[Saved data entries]
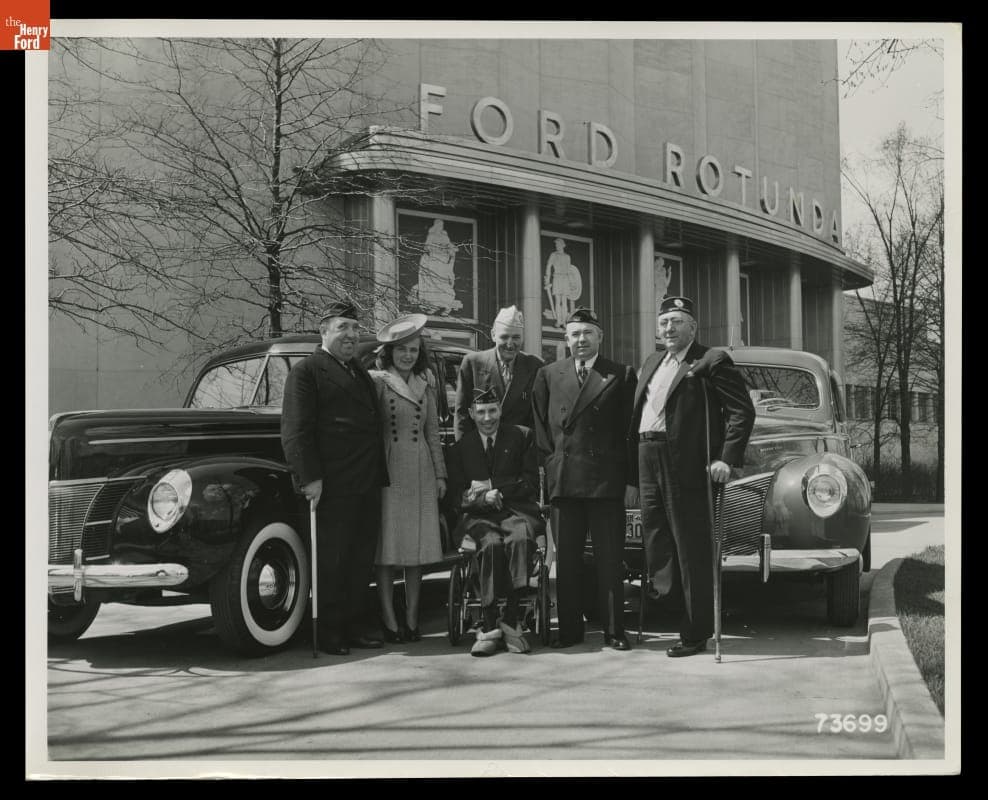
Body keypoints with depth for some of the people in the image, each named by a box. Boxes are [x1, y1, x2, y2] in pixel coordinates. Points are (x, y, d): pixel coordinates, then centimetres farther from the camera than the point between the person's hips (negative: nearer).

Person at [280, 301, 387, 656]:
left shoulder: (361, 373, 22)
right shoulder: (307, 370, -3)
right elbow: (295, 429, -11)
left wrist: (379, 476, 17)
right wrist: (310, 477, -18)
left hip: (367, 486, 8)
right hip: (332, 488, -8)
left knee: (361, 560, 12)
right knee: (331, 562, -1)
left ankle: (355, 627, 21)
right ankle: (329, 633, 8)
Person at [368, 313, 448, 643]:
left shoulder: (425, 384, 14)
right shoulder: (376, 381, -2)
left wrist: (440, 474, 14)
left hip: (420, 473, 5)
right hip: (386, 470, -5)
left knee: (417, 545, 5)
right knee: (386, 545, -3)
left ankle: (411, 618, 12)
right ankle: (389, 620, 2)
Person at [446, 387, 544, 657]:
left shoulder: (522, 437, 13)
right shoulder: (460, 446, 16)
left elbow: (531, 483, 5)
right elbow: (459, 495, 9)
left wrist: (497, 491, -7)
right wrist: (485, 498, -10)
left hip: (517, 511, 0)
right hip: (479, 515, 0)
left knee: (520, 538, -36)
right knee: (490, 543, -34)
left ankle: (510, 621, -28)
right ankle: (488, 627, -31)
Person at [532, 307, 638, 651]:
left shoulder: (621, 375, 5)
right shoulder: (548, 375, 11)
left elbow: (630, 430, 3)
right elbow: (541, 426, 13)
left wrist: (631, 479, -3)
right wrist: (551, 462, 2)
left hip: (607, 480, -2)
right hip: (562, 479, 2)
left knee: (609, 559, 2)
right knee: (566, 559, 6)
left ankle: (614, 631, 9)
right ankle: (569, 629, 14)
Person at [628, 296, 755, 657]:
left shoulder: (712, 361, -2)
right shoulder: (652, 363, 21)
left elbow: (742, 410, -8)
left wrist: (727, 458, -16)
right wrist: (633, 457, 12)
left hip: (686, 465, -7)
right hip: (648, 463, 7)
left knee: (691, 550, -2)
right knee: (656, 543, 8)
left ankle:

DIRECTIONS FOR THIS TASK> Look for the string "shoulder" in the data above and return every line that has it.

SOLUTION TO THIS EXERCISE>
left shoulder: (361, 373, 22)
right shoulder: (307, 370, -3)
left shoulder: (425, 384, 14)
right shoulder: (376, 381, -2)
left shoulder: (522, 437, 13)
right shoulder: (460, 446, 16)
left shoulder: (621, 375, 5)
right shoulder: (548, 375, 11)
left shoulder: (712, 361, -2)
right shoulder: (652, 363, 21)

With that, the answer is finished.